BACKGROUND OF THE INVENTION
It is a common procedure to prepare arrays of small areas (i.e., spots) of biological reagents on a surface. Generally the biological reagent is dissolved or suspended in a solvent, and a small drop thereof is applied to a prepared surface along with other drops containing other reagents or reagent concentrations to form an array. The array is then dried to remove the solvent, leaving spots of probe reagents. A dried spot is typically not uniform, but dries to form a ring, with the reagent concentrated at the spot edge and almost absent from the center of the spot. This concentration gradient is undesirable, as it reduces the readability of the spots, and degrades measurements thereof. It would therefore be advantageous to provide a spot with a concentration gradient that is more uniform.SUMMARY OF THE INVENTION
The present invention provides an array of spots containing reagents prepared by lyophilization of drops of liquid comprising a solvent and varying dissolved, dispersed, or emulsified solutes, with an improved concentration gradient of the remaining solute within individual spots after removal of the solvent. Microarrays of biological reagents are often created by applying fluid drops of solvent/solute to a frosted or smooth substrate surface of glass, metal or polymer, and allowing the solvent to evaporate. The substrate surface is often pre-coated (e.g., with poly-L-lysine or aminosilane) to insure that the reagent adequately adheres to the substrate. Drops of liquid (solvent/solute) applied to the surface typically have a "random edge", which is herein defined as the line of contact on a substantially flat portion of the substrate where gas (generally air), substrate, and liquid meet. By "substantially flat" it is meant that there is no ledge or other constraining substrate geometry directly abutting or constraining the random edge.

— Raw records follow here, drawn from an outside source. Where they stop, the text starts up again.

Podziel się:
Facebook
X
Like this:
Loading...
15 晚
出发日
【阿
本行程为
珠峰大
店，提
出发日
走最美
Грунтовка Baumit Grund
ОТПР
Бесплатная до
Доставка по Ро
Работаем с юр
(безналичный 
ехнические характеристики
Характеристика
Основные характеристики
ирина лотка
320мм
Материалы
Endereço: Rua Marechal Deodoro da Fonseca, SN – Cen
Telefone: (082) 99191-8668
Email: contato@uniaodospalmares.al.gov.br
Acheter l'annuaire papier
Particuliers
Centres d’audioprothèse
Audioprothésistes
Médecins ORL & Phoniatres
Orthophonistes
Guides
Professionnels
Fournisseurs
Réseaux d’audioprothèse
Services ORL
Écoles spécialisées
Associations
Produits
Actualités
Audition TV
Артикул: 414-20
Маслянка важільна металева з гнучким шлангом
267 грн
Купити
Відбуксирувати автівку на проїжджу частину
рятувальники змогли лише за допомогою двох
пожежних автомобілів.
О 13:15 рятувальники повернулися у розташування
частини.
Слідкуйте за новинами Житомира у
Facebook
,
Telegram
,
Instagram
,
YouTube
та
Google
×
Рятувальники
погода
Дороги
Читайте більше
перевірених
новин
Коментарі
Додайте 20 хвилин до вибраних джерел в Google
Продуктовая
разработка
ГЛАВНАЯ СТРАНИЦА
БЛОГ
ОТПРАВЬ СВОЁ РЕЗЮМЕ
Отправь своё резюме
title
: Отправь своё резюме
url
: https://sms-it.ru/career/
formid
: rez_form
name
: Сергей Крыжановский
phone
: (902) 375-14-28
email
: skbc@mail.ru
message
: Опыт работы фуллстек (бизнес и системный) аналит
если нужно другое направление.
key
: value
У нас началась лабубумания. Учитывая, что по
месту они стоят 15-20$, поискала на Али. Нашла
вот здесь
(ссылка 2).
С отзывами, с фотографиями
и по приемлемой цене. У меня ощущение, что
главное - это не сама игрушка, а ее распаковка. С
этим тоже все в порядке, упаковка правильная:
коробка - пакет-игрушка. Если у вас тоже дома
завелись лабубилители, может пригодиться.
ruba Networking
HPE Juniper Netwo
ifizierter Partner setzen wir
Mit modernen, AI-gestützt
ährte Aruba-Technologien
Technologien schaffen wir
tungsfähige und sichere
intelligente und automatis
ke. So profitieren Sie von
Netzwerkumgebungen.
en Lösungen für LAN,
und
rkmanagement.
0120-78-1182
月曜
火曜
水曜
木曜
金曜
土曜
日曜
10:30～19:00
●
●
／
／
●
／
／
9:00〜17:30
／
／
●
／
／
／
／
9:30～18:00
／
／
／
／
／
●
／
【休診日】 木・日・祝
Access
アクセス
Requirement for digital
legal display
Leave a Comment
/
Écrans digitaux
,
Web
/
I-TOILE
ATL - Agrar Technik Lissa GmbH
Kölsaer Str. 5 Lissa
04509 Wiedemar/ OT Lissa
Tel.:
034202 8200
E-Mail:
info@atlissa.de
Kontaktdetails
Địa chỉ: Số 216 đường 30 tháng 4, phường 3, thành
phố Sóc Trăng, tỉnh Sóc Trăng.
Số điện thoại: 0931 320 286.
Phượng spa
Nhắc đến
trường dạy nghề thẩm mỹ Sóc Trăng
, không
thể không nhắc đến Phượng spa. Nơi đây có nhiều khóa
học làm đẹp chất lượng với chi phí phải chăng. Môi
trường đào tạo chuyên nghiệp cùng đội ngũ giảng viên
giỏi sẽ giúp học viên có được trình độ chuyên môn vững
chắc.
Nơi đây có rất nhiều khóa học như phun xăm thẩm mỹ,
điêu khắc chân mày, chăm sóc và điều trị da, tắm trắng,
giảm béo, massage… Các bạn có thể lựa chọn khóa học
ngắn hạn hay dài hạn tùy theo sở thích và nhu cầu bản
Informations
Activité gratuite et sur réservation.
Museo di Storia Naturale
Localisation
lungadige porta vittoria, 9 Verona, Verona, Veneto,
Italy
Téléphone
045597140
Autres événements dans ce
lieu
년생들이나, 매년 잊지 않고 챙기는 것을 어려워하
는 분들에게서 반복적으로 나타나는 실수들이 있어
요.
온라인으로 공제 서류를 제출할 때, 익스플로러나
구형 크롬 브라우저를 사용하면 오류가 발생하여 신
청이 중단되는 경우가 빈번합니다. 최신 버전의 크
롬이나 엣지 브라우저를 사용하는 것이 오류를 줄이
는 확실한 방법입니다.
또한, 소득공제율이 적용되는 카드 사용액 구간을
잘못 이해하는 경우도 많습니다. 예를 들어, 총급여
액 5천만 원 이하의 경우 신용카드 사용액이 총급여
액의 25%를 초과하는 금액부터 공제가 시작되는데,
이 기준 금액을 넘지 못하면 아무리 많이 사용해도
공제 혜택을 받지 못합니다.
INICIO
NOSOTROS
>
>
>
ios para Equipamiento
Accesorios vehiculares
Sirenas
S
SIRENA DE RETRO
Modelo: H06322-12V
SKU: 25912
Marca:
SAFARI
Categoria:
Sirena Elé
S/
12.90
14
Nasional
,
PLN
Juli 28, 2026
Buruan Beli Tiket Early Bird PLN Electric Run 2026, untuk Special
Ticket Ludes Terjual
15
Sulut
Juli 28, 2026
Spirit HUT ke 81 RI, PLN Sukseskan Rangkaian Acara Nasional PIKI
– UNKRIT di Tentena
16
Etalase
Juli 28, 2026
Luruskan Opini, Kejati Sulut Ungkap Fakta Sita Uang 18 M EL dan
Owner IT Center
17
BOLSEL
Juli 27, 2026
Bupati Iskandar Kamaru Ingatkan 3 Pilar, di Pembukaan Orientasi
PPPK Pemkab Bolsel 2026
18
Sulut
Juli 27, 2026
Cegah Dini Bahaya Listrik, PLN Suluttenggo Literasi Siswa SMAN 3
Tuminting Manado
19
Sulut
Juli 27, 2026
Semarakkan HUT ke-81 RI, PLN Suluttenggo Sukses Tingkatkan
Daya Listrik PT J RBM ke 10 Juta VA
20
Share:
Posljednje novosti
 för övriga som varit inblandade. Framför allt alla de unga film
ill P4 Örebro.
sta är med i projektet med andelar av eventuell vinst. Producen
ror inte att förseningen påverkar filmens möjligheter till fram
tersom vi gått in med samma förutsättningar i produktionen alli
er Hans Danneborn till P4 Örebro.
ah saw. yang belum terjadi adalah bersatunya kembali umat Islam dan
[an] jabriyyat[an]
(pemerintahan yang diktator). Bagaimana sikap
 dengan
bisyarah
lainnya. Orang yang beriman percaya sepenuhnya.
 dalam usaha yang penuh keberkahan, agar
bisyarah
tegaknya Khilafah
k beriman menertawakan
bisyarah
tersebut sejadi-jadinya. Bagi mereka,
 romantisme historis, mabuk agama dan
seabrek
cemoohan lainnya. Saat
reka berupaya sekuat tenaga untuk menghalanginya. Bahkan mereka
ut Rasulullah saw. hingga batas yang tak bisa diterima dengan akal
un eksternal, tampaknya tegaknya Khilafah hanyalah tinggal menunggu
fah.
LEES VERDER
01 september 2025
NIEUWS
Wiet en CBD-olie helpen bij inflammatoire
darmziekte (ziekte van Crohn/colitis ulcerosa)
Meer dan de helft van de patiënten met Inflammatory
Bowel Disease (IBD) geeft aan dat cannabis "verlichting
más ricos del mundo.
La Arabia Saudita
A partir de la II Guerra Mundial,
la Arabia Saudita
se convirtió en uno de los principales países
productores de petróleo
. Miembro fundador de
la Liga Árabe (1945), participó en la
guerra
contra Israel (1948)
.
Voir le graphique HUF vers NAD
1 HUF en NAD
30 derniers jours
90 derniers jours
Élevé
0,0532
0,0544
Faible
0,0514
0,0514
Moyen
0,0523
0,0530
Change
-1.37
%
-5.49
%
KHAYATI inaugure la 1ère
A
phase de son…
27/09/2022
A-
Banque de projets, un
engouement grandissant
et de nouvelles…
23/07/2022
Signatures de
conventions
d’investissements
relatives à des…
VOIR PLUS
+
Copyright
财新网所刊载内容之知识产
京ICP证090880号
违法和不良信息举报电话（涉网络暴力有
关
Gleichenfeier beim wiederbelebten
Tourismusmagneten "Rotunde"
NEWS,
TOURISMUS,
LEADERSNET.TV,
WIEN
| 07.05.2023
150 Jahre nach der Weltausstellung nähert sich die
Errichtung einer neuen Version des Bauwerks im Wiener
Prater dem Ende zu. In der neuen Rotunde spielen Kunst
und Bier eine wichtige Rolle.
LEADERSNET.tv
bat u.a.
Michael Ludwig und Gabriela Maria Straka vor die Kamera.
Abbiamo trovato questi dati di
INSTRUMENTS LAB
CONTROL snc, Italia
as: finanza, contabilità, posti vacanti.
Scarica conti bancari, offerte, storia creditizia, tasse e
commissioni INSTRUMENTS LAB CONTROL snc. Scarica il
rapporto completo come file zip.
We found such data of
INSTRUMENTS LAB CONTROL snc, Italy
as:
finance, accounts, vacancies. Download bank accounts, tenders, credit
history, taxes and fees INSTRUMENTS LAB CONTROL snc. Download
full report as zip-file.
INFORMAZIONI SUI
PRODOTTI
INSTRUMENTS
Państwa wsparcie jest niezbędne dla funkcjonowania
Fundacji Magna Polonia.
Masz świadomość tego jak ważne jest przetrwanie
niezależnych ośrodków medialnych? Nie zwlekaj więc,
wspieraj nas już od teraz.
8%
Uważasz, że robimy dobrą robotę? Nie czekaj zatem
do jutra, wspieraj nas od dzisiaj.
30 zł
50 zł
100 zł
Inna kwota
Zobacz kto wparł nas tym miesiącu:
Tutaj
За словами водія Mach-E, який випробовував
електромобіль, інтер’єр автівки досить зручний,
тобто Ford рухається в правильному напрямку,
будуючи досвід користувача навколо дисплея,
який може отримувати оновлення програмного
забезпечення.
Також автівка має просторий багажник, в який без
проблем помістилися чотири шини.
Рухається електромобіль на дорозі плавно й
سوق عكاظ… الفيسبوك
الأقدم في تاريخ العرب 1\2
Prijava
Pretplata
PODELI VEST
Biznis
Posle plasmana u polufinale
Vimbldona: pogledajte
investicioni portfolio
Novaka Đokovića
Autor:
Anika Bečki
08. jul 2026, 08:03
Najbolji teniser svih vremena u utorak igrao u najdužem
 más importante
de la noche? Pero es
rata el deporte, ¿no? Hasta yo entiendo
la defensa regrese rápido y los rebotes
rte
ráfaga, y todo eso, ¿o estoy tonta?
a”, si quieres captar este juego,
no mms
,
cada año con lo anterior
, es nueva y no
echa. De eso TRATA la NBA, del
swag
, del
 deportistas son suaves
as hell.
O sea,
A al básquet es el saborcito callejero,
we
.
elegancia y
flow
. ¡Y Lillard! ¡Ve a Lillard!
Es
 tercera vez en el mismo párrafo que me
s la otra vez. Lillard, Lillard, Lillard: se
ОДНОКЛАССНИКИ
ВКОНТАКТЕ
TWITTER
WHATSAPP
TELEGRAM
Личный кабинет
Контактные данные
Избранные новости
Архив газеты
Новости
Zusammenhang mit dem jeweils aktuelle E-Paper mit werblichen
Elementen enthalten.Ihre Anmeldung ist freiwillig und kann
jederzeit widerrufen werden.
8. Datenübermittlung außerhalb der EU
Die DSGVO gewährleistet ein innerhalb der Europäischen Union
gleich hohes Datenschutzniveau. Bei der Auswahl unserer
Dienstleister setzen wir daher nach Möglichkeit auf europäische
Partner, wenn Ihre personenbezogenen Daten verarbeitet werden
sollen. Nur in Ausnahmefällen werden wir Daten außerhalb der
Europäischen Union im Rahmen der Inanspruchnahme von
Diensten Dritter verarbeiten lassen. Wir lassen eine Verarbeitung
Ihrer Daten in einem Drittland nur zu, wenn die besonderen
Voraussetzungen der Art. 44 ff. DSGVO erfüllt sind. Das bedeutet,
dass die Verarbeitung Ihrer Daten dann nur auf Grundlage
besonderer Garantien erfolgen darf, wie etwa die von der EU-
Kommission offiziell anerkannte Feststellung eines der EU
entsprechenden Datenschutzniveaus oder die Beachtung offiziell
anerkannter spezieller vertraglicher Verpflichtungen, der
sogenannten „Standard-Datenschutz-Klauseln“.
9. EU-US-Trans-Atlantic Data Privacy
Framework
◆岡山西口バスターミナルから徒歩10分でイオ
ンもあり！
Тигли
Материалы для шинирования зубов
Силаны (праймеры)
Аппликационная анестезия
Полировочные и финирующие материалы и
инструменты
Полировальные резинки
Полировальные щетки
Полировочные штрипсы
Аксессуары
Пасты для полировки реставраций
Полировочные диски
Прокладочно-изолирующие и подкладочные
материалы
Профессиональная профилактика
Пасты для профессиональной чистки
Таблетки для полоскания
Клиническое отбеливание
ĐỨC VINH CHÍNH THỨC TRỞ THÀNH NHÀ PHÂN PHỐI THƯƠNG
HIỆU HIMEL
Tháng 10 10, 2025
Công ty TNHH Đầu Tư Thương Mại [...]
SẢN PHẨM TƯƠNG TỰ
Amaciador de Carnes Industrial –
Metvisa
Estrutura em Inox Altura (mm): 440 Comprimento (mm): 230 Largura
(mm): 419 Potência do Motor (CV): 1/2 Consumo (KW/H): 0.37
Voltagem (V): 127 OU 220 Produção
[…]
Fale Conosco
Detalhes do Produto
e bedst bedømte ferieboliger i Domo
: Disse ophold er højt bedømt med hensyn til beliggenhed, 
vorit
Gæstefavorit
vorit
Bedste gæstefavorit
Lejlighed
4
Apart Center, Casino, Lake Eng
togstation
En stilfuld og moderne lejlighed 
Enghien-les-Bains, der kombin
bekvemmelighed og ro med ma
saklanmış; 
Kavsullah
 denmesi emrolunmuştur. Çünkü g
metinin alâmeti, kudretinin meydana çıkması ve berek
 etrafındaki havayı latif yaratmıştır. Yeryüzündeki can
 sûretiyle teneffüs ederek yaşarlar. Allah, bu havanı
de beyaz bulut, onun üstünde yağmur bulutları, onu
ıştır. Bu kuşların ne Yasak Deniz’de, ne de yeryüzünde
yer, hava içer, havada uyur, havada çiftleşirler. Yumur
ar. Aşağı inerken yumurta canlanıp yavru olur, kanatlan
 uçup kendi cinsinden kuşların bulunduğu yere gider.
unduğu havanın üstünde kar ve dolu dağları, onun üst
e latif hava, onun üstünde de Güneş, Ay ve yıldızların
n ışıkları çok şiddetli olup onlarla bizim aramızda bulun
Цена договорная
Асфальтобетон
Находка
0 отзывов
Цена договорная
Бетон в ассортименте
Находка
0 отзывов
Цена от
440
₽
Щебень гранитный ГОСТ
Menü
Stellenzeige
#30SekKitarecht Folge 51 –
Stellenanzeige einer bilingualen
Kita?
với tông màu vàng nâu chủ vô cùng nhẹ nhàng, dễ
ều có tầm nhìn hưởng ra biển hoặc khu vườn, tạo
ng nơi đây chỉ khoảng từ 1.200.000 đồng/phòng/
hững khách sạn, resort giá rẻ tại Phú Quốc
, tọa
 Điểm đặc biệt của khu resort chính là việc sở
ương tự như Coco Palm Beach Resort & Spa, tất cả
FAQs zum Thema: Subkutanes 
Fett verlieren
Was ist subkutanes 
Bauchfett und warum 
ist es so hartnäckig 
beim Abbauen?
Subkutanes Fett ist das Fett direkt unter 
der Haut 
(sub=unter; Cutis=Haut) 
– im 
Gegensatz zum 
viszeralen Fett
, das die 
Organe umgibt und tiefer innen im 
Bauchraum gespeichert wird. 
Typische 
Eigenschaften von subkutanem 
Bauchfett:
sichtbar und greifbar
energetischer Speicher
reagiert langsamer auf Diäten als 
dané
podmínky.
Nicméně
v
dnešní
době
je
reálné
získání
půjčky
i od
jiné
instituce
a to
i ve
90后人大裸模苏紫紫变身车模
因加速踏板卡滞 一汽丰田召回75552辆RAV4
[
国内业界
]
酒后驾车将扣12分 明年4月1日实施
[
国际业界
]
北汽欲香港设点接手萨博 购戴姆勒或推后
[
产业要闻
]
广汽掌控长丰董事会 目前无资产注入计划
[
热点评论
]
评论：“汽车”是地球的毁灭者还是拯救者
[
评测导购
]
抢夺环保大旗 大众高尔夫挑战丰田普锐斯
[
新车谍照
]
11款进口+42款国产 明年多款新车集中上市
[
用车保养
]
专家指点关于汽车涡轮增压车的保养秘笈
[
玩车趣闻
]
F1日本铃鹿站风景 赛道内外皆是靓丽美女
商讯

The fluid drop is typically characterized by a random edge which is pinned to the surface, that is, as the solvent contained within the drop evaporates from the entire liquid/gas interface, the edge does not substantially retreat as liquid flows in from the central region of the drop to replenish that which has been lost by evaporation at or near the pinned random edge. Drying of the drop during formation of the spot thus involves a continuous transport of solvent and solute outwards towards the pinned random edge, ultimately resulting in the dilution or even complete disappearance of solute in the center of the resultant spot, and the concomitant excess concentration at the location of the pinned random edge. Such an effect may be commonly observed when drops of coffee dry on a saucer or countertop. It is a robust phenomenon, little effected by choice of solvent or solute.
In the present invention, it has been found that this undesired concentration gradient can be eliminated by first freezing the fluid drops before substantial evaporation has occurred, and then subliming the solvent. In this lyophilizing process, the reagent is substantially immobilized, and the final concentration gradient of the spot substantially mirrors the thickness of the drop at the time of freezing. If the spot is hemispherical, the concentration will be greatest at the spot center, while if the spot is substantially flat, the concentration gradient will also be substantially flat.